Лето 1771 года выдалось жарким. И не только в плане погоды. В Москве — чума. Реальная, настоящая, с паникой, смертностью и прочими атрибутами. А закончилось мятежом — бессмысленным и беспощадным, как у классика.
Поначалу все шло по разумному сценарию: карантины, изоляции, патрули, запах уксуса на улицах. Но постепенно ограничения стали не мерой, а приговором для населения. Москвичей запирали в домах — заболевших и здоровых. Продовольствие не поступало. Лечили плохо, хоронили быстро. За окнами кричали, молились, умирали. Избы становились гробами, а улицы — смердящими коридорами между ними.

Public Domain
В этот момент власть оказалась не в лучшей форме. Императрицы Екатерины II в городе не было, армия — далеко, полиция — растеряна. Управление доверили архиепископу Амвросию — человеку, может, и книжному, но не рассчитанному на работу в бушующей столице. Он старался действовать рационально: убрать массовые молебны, запретить паломничество к иконам, чтобы люди не толпились. Но, как часто бывает, народ счел это личным оскорблением. В голодной панике любые ограничения перестают быть мерами — они становятся оковами. А тот, кто их вводит, быстро превращается из защитника в угнетателя.

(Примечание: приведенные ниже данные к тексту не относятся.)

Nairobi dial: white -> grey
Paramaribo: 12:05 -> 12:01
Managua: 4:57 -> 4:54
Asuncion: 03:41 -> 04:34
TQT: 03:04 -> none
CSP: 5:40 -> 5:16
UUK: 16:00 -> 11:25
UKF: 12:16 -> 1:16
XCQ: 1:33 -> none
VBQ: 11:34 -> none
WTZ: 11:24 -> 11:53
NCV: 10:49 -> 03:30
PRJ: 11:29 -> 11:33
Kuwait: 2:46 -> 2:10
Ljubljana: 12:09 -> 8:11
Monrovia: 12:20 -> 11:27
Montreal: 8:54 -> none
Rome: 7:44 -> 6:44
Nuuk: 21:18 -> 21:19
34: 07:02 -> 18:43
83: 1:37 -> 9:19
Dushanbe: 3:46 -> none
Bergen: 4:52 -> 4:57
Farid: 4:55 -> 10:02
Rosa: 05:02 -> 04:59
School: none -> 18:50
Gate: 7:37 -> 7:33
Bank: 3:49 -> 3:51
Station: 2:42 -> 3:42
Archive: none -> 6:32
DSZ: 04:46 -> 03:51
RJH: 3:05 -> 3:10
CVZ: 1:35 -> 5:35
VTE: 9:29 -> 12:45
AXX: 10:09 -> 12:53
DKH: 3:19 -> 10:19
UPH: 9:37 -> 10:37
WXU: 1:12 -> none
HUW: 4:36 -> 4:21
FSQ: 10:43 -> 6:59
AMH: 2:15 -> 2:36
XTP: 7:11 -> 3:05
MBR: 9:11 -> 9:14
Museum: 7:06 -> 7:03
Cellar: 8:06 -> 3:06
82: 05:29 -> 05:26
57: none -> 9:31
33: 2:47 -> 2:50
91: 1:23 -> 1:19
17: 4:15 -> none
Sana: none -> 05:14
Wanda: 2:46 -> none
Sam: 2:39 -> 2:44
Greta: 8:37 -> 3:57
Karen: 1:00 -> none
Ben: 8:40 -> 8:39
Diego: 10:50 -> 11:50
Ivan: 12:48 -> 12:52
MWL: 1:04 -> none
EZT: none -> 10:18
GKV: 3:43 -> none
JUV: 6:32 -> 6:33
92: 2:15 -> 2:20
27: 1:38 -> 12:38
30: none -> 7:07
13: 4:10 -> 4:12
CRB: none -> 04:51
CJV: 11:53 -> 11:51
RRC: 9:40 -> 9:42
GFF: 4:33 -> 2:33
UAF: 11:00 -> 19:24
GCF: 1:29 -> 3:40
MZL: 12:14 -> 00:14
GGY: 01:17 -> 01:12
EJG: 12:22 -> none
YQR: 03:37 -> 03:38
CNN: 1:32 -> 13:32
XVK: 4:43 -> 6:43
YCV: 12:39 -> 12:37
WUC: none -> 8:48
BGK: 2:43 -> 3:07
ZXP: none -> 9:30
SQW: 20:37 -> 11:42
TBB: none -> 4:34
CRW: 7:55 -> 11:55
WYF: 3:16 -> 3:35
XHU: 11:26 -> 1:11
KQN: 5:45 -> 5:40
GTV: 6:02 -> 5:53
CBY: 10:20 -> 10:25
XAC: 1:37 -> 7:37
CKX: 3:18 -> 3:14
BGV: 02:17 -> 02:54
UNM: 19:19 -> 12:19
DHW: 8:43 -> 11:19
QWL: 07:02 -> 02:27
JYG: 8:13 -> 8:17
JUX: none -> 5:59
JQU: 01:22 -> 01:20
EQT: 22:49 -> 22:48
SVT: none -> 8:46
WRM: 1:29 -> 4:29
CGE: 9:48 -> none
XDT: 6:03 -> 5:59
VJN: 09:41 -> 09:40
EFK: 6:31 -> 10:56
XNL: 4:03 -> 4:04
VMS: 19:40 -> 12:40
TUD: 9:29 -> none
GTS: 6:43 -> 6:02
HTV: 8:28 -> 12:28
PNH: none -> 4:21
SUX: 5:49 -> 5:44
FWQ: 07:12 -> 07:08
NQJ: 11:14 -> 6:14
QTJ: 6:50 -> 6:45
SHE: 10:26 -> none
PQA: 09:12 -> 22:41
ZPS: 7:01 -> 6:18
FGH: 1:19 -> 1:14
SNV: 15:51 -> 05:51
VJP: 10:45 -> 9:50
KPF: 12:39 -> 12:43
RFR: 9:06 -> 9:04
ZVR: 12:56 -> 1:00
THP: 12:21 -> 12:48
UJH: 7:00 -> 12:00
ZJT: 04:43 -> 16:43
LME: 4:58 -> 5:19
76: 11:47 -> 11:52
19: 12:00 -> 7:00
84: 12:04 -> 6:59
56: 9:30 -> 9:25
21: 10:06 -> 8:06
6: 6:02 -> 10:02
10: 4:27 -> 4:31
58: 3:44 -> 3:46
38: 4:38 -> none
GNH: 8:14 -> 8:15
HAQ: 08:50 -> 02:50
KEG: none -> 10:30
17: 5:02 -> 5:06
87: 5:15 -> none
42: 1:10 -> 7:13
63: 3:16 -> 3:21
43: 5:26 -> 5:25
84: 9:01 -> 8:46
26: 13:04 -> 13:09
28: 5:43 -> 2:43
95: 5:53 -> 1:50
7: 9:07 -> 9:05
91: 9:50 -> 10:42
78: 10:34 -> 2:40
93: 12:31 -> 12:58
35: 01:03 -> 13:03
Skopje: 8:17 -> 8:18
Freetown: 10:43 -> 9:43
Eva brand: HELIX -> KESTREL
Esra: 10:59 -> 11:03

Когда с чудотворной Боголюбской иконы сняли оклад (украшения) и убрали ее из храма, чаша народного терпения переполнилась. Люди решили: архиерей «лишает надежды». А значит — служит не Богу, а чуме. И вот уже толпа идет к Кремлю, с криками и крестами, неся в руках не столько веру, сколько ярость. Плечом к плечу идут вдовы, мещане, рабочие — с тем выражением лиц, которое не спутаешь ни с чем: там уже не страх, там решительность.


Государственный исторический музей (2)
События разворачивались стремительно. Убили полицмейстера. Разгромили архиерейский дом. Пытались ворваться в монастырь, где скрывался Амвросий. Его успели спрятать в подвал, но ненадолго. Настоящую драму история предпочла скрыть за формулировками «избит до смерти». Толпа, считавшая себя воцерковленной, устроила суд Линча по всем канонам эпохи: с избиением, оскорблениями, попытками поджога. Монастырь был разграблен, стены исписаны ругательствами, а по улицам еще долго валялись обрывки риз и церковных книг.
Следом под горячую руку пошли и другие монастыри: громили Чудов и Донской, как будто в алтарях хранился сам источник болезни. Затем толпа принялась за все, что ассоциировалось с властью и изоляцией: разносили богатые дома, поджигали карантинные заставы, вытаскивали пациентов из чумных больниц. Люди не искали справедливости — они искали выход ярости.
Москва на время вышла из-под контроля. Власть вернулась только с военным контингентом, и то не сразу. Бунт подавили, лидеров казнили. Солдаты расчищали улицы с ружьями наперевес. А чума тем временем начала идти на спад — не потому, что кого-то сожгли, а из-за того, что эпидемии тоже устают. Улицы становились тише. Люди выглядывали из окон и постепенно заново учились не бояться.
Чумной бунт — не просто вспышка насилия. Это тот редкий момент, когда Москва одновременно потеряла и страх перед болезнью, и уважение к начальству. Город вел себя как уличная собака, загнанная в угол: испуганно, безжалостно и непредсказуемо. И даже спустя века остается ощущение — в человеческой толпе может вспыхнуть нечто не менее разрушительное, чем чума.